By downsized, we mean downsized. The original, Wagoneer-based Cherokee measured 183.5 inches long, 75.6 inches wide, and 65.9 inches tall, and it weighed 3,764 pounds. The XJ Cherokee posted numbers of about 165, 70, and 63, respectively, and it tipped the scale at approximately 2,900 pounds. It was available with two or four doors (most of its rivals were two-door-only), which made it well-suited to family-hauling duties. Jeep’s paid bet off: The XJ-generation Cherokee nearly doubled the brand’s sales about a year after it went on sale.
The example listed on Cars & Bids is the Pioneer model, which was positioned a notch above the base trim in 1986. It’s finished in Olympic White with a blue cloth interior, it’s riding on body-colored 15-inch steel wheels, and it was ordered with swing-away spare tire carrier that Jeep offered as an option on early models. It’s nearly unmodified and it appears to be in fairly good shape for an off-roader that’s quickly approaching its 40th birthday. Effortlessly rugged, it perfectly illustrates what the term “SUV” meant to many drivers in the middle of the 1980s, and it will certainly strike your nostalgia chord if you spent any amount of time in the nation’s mountainous regions in the 1990s.
Jeep buyers had three engine options to choose from in 1986. The base engine was a 2.5-liter four-cylinder rated at 117 horsepower and 135 pound-feet of torque. From there, customers could take the XJ in two wildly different directions. One option was a 2.1-liter turbodiesel four-cylinder borrowed from Renault (remember: AMC was under French control for years) and tuned to develop 85 horsepower and 132 pound-feet of torque. Alternatively, a General Motors-sourced 2.8-liter V6 rated at 115 horsepower and 150 pound-feet of torque was offered.
(Yes, the four-cylinder made more horsepower than the six. This was the 1980s; ’nuff said).

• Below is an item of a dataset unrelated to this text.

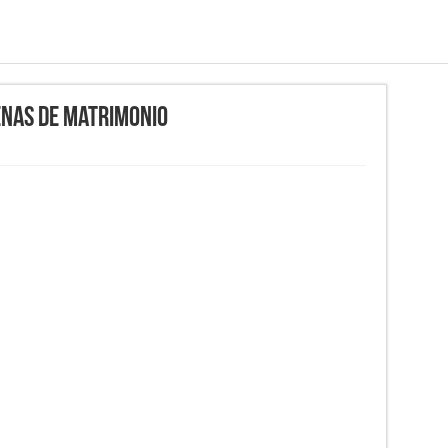
enas de matrimonio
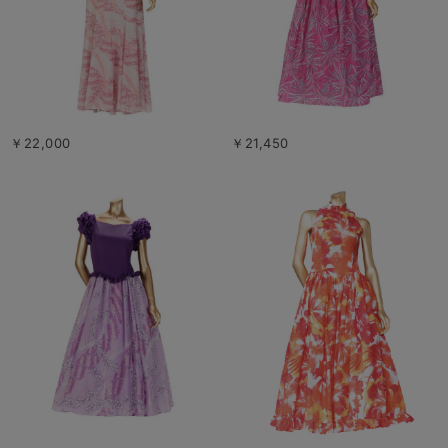
￥22,000
￥21,450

The 1986 example on Cars & Bids is powered by the six-cylinder, which is widely considered to be the more desirable of the three options. The output reaches the rear or the four wheels through a five-speed manual transmission and a two-speed transfer case. Here again, this is how you’d want to configure one of these. The other transmission options for 1986 were a four-speed stick and a three-speed automatic.
Jeep made numerous changes to the XJ-generation Cherokee during a production run that ended in 2001. The famous 4.0-liter straight-six replaced the 2.8-liter V6 for 1987, and the 1997 model year brought a new look that the Cherokee wore until it retired — in the United States, at least. Production continued in China into the 2010s. While the XJ was showing its age in the latter years of its American life, it remained a reasonably popular entry into a segment it helped create, and the nameplate was part of Jeep’s portfolio through the 2023 model year.
Bidding on the 1986 currently stands at $1,155 with six days left in a seven-day auction, so there’s plenty of time for that figure to rise. And, this is a no-reserve auction so the highest bidder will take home a cool and relatively early example of one of Jeep’s most influential models.